§ Excerpt:

Russian conductor, pianist Pletnev returns from Thailand after sex charge

By Jim Heintz, AP
Thursday, July 8, 2010

Russian pianist back home after rape charge

MOSCOW — Acclaimed Russian pianist and conductor Mikhail Pletnev returned home Thursday proclaiming his innocence after being charged in Thailand with raping a teenage boy.

Thai authorities arrested Pletnev on Monday, but allowed him to leave the country on Thursday on the condition he return following a concert appearance in Europe. Pletnev told reporters in Moscow that he will honor those terms.

“After the completion of my performance I intend to return there again and see this matter to its conclusion. I hope that Thai justice and the court system will be equal to the occasion.” he said.

“I can say directly that I committed no kind of crime,” he said.

“We expect him to come back (from his European music tour) given that he is famous and that he claims that he is innocent. And since he has hired a legal team, we expect him to come back to fight the case,” Thai police Lt. Col. Omsin Sukkanka said.

Pletnev has said the charges were the result of a misunderstanding. Russian media reported that Pletnev planned to return to Thailand on July 18. He is scheduled to conduct in Ohrid, Macedonia, on July 12 and his next planned appearance is in August.

Pletnev was released on 300,000 baht ($9,000) bail following a court appearance in Pattaya on Tuesday and ordered to report to the court every 12 days. The court initially said he would not be allowed to leave the country but later reversed its decision, Omsin said.

The musician could face up to 20 years in jail and a fine of 40,000 baht ($1,200) if found guilty.

Pletnev founded the Russian National Orchestra, the country’s first independent orchestra, and was its first principal conductor, according to the orchestra’s website. Today, he is the artistic director.

The granting of bail to Pletnev — and allowing him to leave the country — while he faces such serious charges was unexpected, though not unprecedented. Both police and court officials declined to directly address the issue.

“Why the judge let (Pletnev) go is a question that has struck in many of our hearts. There are some questions that need to be answered,” said Supagon Noja of the Child Protection and Development Center.

§ Prompt 1:
Sum up the article in two sentences.
§ Prompt 2:
According to the article, how much bail was Pletnev released on?
The records have nothing to do with the article.

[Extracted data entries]

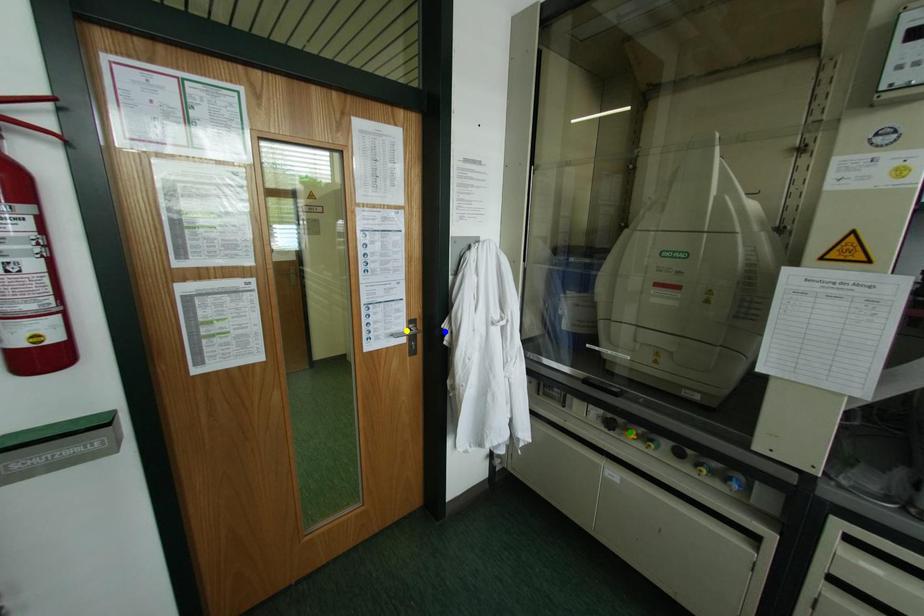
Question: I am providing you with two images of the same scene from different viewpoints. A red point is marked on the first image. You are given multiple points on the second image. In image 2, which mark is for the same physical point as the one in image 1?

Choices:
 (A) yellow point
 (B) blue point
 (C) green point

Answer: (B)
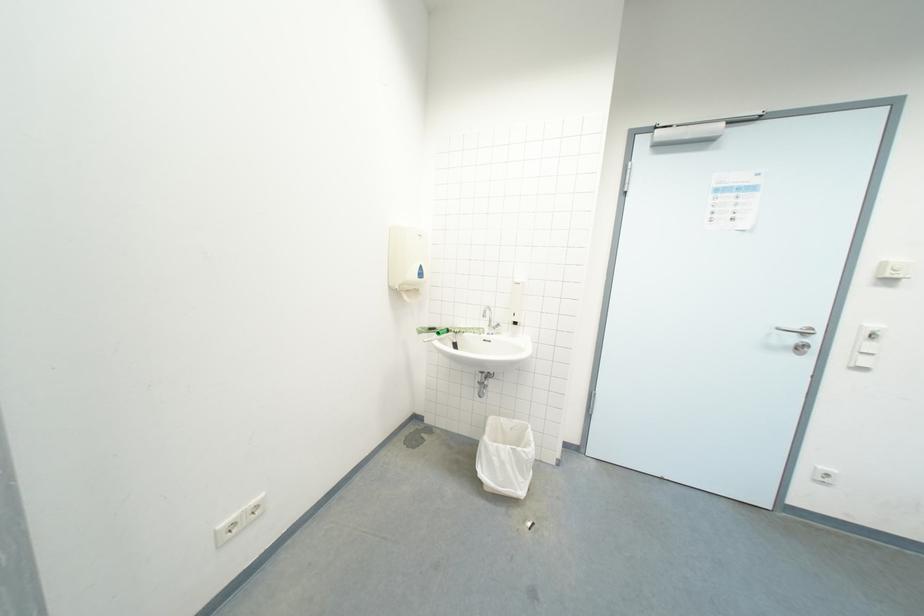
Find the location of a particular element. The image size is (924, 616). dispenser lever is located at coordinates (490, 321).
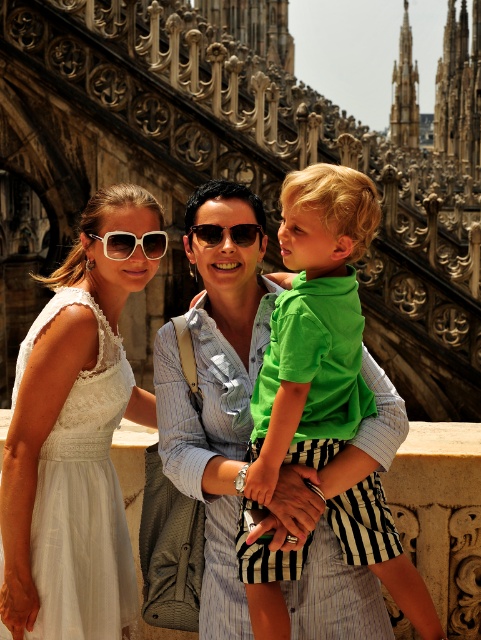
Based on the coordinates provided, which object is located at point (x=75, y=442) in the image?

The white lace dress at center is located at point (x=75, y=442).

In the scene, you see a green matte shirt at center and sunglasses at center. Which object is positioned to the right of the other?

The green matte shirt at center is to the right of sunglasses at center.

You are a photographer trying to capture a group photo of the two adults and the child. You notice the white lace dress at center and the green matte shirt at center. Based on their widths, which clothing item should you position closer to the edge of the frame to avoid overcrowding the composition?

The white lace dress at center might be wider than green matte shirt at center, so positioning the white lace dress at center closer to the edge would help prevent overcrowding as it may take up more space.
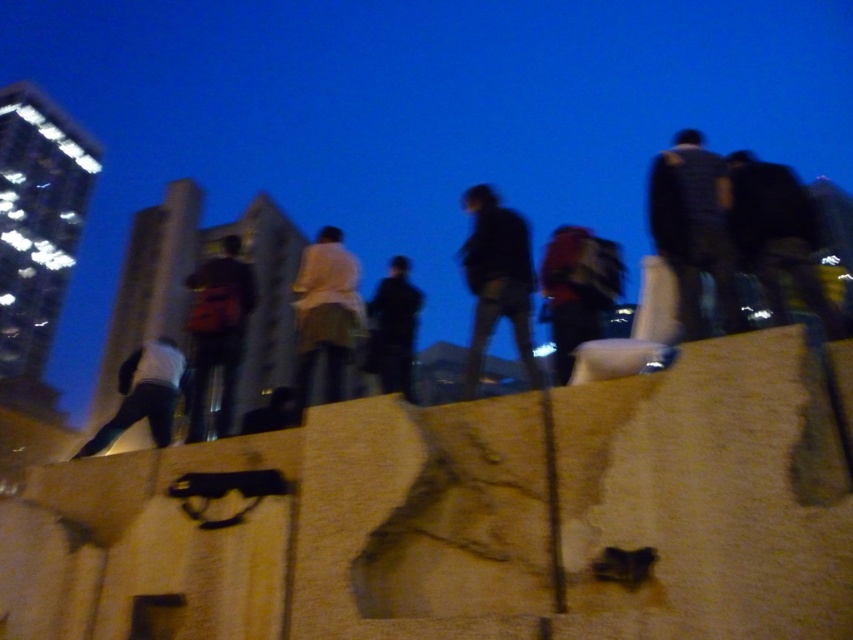
Based on the scene description, where is the white matte shirt at center located in the image?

§ Exercise output 1:
Russian pianist and conductor Mikhail Pletnev returned to Moscow on Thursday, saying he was innocent after being charged in Thailand with raping a teenage boy. Thai authorities let him leave on the condition that he come back after a concert in Europe, and he said he would return to see the case through.

§ Exercise output 2:
300,000 baht ($9,000).